* Problem *
Continue the wedding forum thread below about scheduling a rehearsal dinner, starting right after its last line.

Wedding Etiquette Forum

Rehearsal Dinner Confusion

Hey there everyone!

I need some advise about my rehearsal dinner. My wedding isn't until May of 2014, so it's a long way off. My FMIL is super excited about planning the rehearsal dinner, which is totally awesome and I'm really excited that she's excited! Thing is, she's dead set on planning the dinner for a week in advance from our wedding, no matter when we actually hold the rehearsal. The thing with our rehearsal is that it will be based on when our venue has availability for us to come and use the space, which I've explained to my FMIlL, but she's really set on a particular date for the dinner. Should any of this concern me? I mean, really, it's just dinner, no big deal, and it's cool that she's planning this far out, but I think it would be silly to plan a dinner on a Saturday and we're not able to have the rehearsal until say Tuesday - then you have to feed people twice lol Am I alone in thinking this? Am I just being weird/paranoid/bridezilla? 

Lol can someone give me some advise and maybe a reality check???

Re: Rehearsal Dinner Confusion

  • Stepht08 said:

    Hey there everyone!

* Data excerpts *
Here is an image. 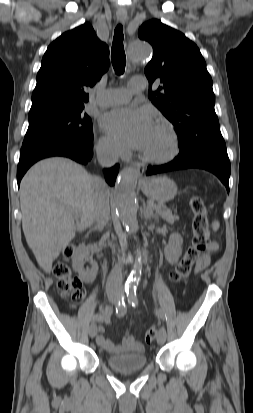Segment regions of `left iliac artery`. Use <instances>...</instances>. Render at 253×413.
Instances as JSON below:
<instances>
[{"label": "left iliac artery", "instance_id": "1", "mask_svg": "<svg viewBox=\"0 0 253 413\" xmlns=\"http://www.w3.org/2000/svg\"><path fill=\"white\" fill-rule=\"evenodd\" d=\"M127 298H128V302L133 307H136V305L138 304L136 288H133V289H130L129 291H127ZM156 314L163 318V315L160 311H157Z\"/></svg>", "mask_w": 253, "mask_h": 413}]
</instances>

* Result for this task *
    I need some advise about my rehearsal dinner. My wedding isn't until May of 2014, so it's a long way off. My FMIL is super excited about planning the rehearsal dinner, which is totally awesome and I'm really excited that she's excited! Thing is, she's dead set on planning the dinner for a week in advance from our wedding, no matter when we actually hold the rehearsal. The thing with our rehearsal is that it will be based on when our venue has availability for us to come and use the space, which I've explained to my FMIlL, but she's really set on a particular date for the dinner. Should any of this concern me? I mean, really, it's just dinner, no big deal, and it's cool that she's planning this far out, but I think it would be silly to plan a dinner on a Saturday and we're not able to have the rehearsal until say Tuesday - then you have to feed people twice lol Am I alone in thinking this? Am I just being weird/paranoid/bridezilla? 

    Lol can someone give me some advise and maybe a reality check???

    Since you haven't set the date, don't sweat it yet. In the case that you set your wedding date before this magically date that she's picked then you guys can talk. You can also always decline the dinner but not to worry about it right now. You can be thoughtful and try for a date near or after what her date is but it's totally not necessary.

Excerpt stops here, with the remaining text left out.